How to Choose the Right Database for Your Project

The Database Decision Matters More Than You Think

Choosing a database is one of those decisions that feels straightforward until you are two years into a project and realise your data layer is fighting against you. The wrong choice does not usually announce itself with a dramatic failure. It shows up as increasingly complex queries, awkward workarounds, and a growing sense that everything would be simpler if the data lived somewhere else.

Having worked on projects that got this decision right (and a few that got it spectacularly wrong), I can tell you that the key is understanding your data and access patterns before reaching for a familiar tool. This guide walks through the major database categories, when each one shines, and how to make a decision you will not regret.

The Major Database Categories

Before comparing specific products, it helps to understand the broad categories and what each is designed to do well.

Relational Databases (SQL)

Relational databases store data in tables with defined schemas, enforcing relationships through foreign keys and constraints. They use SQL for querying and support ACID transactions, meaning your data stays consistent even when things go wrong.

Best for: applications with structured data, complex relationships between entities, and a need for strong consistency. Think e-commerce platforms, CRM systems, financial applications, and most web applications.

Examples: PostgreSQL ↗, MySQL ↗, SQLite ↗, MariaDB

Document Databases

Document databases store data as flexible JSON-like documents. Each document can have a different structure, making them well suited to data that does not fit neatly into rows and columns.

Best for: content management systems, product catalogues with varying attributes, user profiles with optional fields, and applications where the schema changes frequently.

Examples: MongoDB ↗, CouchDB, Amazon DocumentDB

Key-Value Stores

Key-value stores are the simplest database type. You store a value against a key, and you retrieve it by that key. They are extremely fast for simple lookups but offer limited querying capabilities.

Best for: caching, session storage, feature flags, rate limiting, and any scenario where you are reading and writing individual records by a known key.

Examples: Redis ↗, Amazon DynamoDB, Cloudflare KV

Graph Databases

Graph databases model data as nodes (entities) and edges (relationships). They excel at traversing complex relationships that would require expensive joins in a relational database.

Best for: social networks, recommendation engines, fraud detection, knowledge graphs, and any domain where relationships between entities are the primary concern.

Examples: Neo4j, Amazon Neptune, ArangoDB

Time-Series Databases

Time-series databases are optimised for data that arrives in chronological order, like metrics, logs, and IoT sensor readings. They handle high-volume writes and time-based queries efficiently.
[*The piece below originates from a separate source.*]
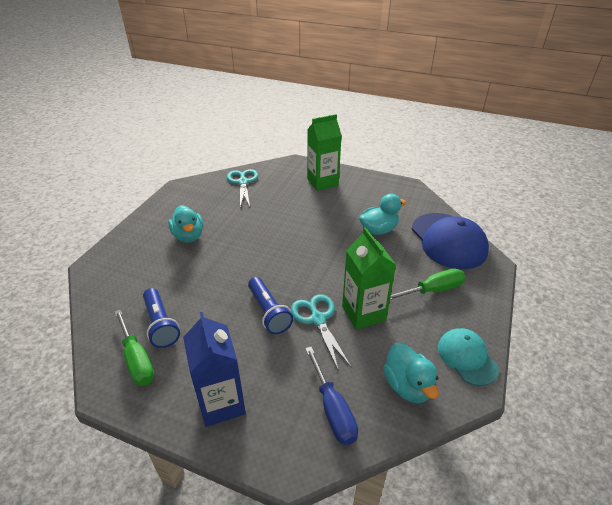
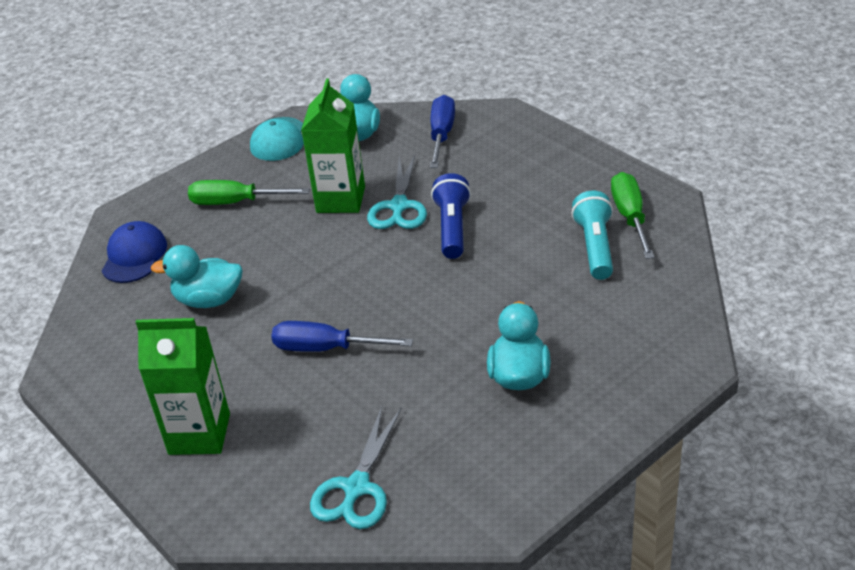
camera: 150 degrees left, 0 degrees up
blue flashlight [143,288,180,348] -> turquoise flashlight [571,191,613,280]
blue carton [183,312,246,427] -> none
blue cap [412,213,489,269] -> blue cap [102,221,167,283], size x0.59
none -> blue screwdriver [271,321,413,352]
Best for: application monitoring, IoT data collection, financial market data, and analytics dashboards.

Examples: InfluxDB, TimescaleDB (built on PostgreSQL), QuestDB

How to Evaluate Your Requirements

Picking the right database starts with understanding your own project. Before comparing products, answer these five questions.

1. What Does Your Data Look Like?

Is your data highly structured with clear relationships? A relational database is the natural fit. Is it semi-structured or schema-less? Document databases handle that well. Is it a stream of timestamped events? Time-series databases exist for exactly that reason.

If you are building an e-commerce platform with users, orders, products, and payments, you have relational data. If you are building a CMS where each content type has different fields, documents may be a better fit.

2. What Are Your Access Patterns?

How you read and write data matters more than how you store it. Consider:

  • Read-heavy vs write-heavy: most web applications are read-heavy, which suits relational databases with proper indexing. Write-heavy workloads (like logging or analytics ingestion) may need a database optimised for sequential writes.
  • Simple lookups vs complex queries: if you are mostly fetching records by ID, a key-value store is fastest. If you need joins, aggregations, and filtering across multiple fields, SQL is hard to beat.
  • Real-time vs batch: some databases excel at real-time queries on live data. Others are better suited to batch processing and analytical workloads.

For a deeper look at optimising data retrieval, see our guide to database indexing.

3. How Much Data Will You Handle?

Be realistic about scale. Many developers choose distributed databases because they “might need to scale” when a single PostgreSQL instance can comfortably handle millions of rows and thousands of concurrent connections.

Data VolumeSuitable Options
Under 1 GBSQLite, PostgreSQL, MySQL, MongoDB
1 GB to 100 GBPostgreSQL, MySQL, MongoDB
100 GB to 1 TBPostgreSQL, MySQL (with read replicas), MongoDB
Over 1 TBDistributed options: CockroachDB, Cassandra, DynamoDB, or sharded PostgreSQL

4. What Are Your Consistency Requirements?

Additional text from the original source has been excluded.